Die hard republicans are exasperated because they believe that they haven’t yelled Reverend Wright, Bill Ayers and Tony Resco’s names loud enough. They don’t believe what is really happening, that Americans HAVE looked at Obama’s associations and have decided that we are tired of caricatures and unrealistic expectations. We understand the black church’s need to be a political and social force, and to remind it’s congregation of this countries past transgressions, so as to stay on guard for new ones. We also understand how a man can be overwhelmed by his position of ecumenical power and forget to speak with clarity and wisdom. We understand that it is possible to enter into a righteous cause with someone, who unbeknownst to us has, at one point, committed unrighteous acts. We understand that if you do enough business, with enough people, you will eventually do business with a criminal. We haven’t blindly turned away from Obama’s nefarious associations; we understand these associations as a gray reality of dealing with people.
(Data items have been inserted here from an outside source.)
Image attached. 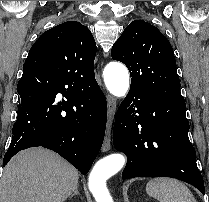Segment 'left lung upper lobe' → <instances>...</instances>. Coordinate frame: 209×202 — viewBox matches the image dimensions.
I'll return each instance as SVG.
<instances>
[{"label":"left lung upper lobe","mask_w":209,"mask_h":202,"mask_svg":"<svg viewBox=\"0 0 209 202\" xmlns=\"http://www.w3.org/2000/svg\"><path fill=\"white\" fill-rule=\"evenodd\" d=\"M111 56L130 71V89L149 96L184 102L170 42L153 25L135 20L114 43Z\"/></svg>","instance_id":"left-lung-upper-lobe-1"}]
</instances>
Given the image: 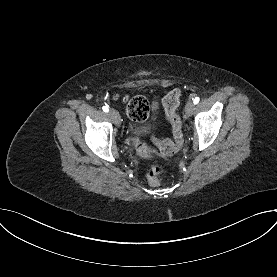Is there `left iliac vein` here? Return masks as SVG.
<instances>
[{
	"instance_id": "left-iliac-vein-1",
	"label": "left iliac vein",
	"mask_w": 277,
	"mask_h": 277,
	"mask_svg": "<svg viewBox=\"0 0 277 277\" xmlns=\"http://www.w3.org/2000/svg\"><path fill=\"white\" fill-rule=\"evenodd\" d=\"M194 111V103L190 100L185 105V115L190 117Z\"/></svg>"
}]
</instances>
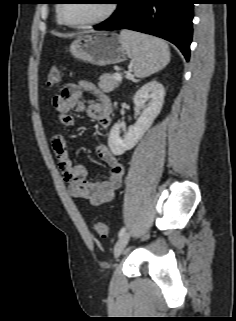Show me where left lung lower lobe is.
<instances>
[{"label": "left lung lower lobe", "instance_id": "left-lung-lower-lobe-1", "mask_svg": "<svg viewBox=\"0 0 236 321\" xmlns=\"http://www.w3.org/2000/svg\"><path fill=\"white\" fill-rule=\"evenodd\" d=\"M114 14L97 30L130 29L166 39L176 45L186 61L190 57L195 0H116Z\"/></svg>", "mask_w": 236, "mask_h": 321}]
</instances>
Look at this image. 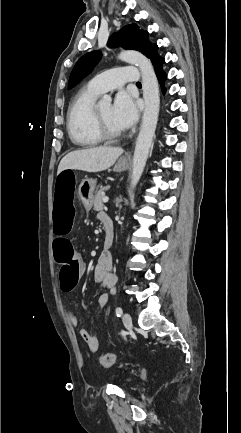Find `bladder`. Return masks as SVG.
<instances>
[{
    "instance_id": "1",
    "label": "bladder",
    "mask_w": 241,
    "mask_h": 433,
    "mask_svg": "<svg viewBox=\"0 0 241 433\" xmlns=\"http://www.w3.org/2000/svg\"><path fill=\"white\" fill-rule=\"evenodd\" d=\"M124 385L128 386L129 385V380H125Z\"/></svg>"
}]
</instances>
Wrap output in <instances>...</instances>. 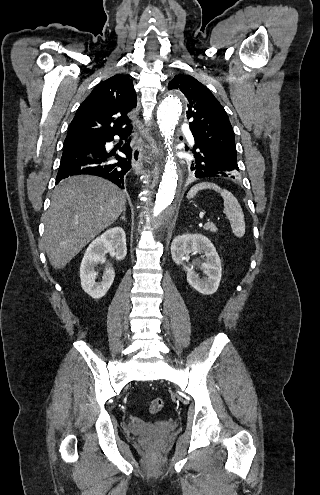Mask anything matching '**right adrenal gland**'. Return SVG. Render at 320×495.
<instances>
[{"instance_id": "obj_1", "label": "right adrenal gland", "mask_w": 320, "mask_h": 495, "mask_svg": "<svg viewBox=\"0 0 320 495\" xmlns=\"http://www.w3.org/2000/svg\"><path fill=\"white\" fill-rule=\"evenodd\" d=\"M125 215H126V211L124 210L123 215L120 217V220L127 221Z\"/></svg>"}]
</instances>
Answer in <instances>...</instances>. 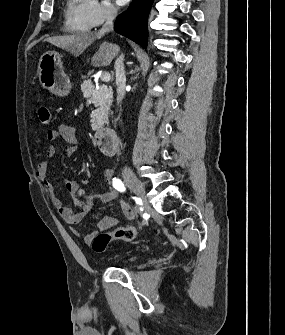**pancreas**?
Masks as SVG:
<instances>
[{
  "instance_id": "obj_1",
  "label": "pancreas",
  "mask_w": 285,
  "mask_h": 335,
  "mask_svg": "<svg viewBox=\"0 0 285 335\" xmlns=\"http://www.w3.org/2000/svg\"><path fill=\"white\" fill-rule=\"evenodd\" d=\"M86 76H88V73H85V76H83L84 80L80 82V88L83 93H93L94 91L92 102L96 110H93L91 114V122L93 125L109 124L108 114L112 106L113 96L107 86H100L98 90H94V85L91 81V78Z\"/></svg>"
}]
</instances>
We understand that if you have never interacted with someone of questionable character or intentions that it is more of a reflection of you not expanding your circle, than some remarkable “spidey sense” to be able to stay away from evil.

That is why we are not encouraged by McCain’s bold claims that he can capture Bin Laden, but are instead fearful of that level of arrogance and certainty. That’s why we are not swayed by McCain’s cries of Obama being a socialist, because we understand that capitalism unchecked is cannibalistic and must be tempered by human hands that put people above profit. That is why, at the last debate, we stood in awe, as Obama offered an olive branch of working together to reduce unwanted pregnancies instead of bickering over the issue of abortion. More than any other argument, this one needed to be painted gray, a color McCain refuses to see, because his base responds only to black and white, red and blue, good versus evil.

There is a large but shrinking violet part of the country that is comforted by absolutes. They hear, speak and see no evil when it comes to God and country. They sleep easier knowing that communists and Muslims are bad guys and that the poor slacked their way into homelessness. Their religious leaders fail them, the beloved free market turns on them, and their military might fails to protect them, yet they cannot see that any absolute in this life is destined to disappoint. The rest of us see the absence of black or white, and long for a leader who brings us together, to explain the gray.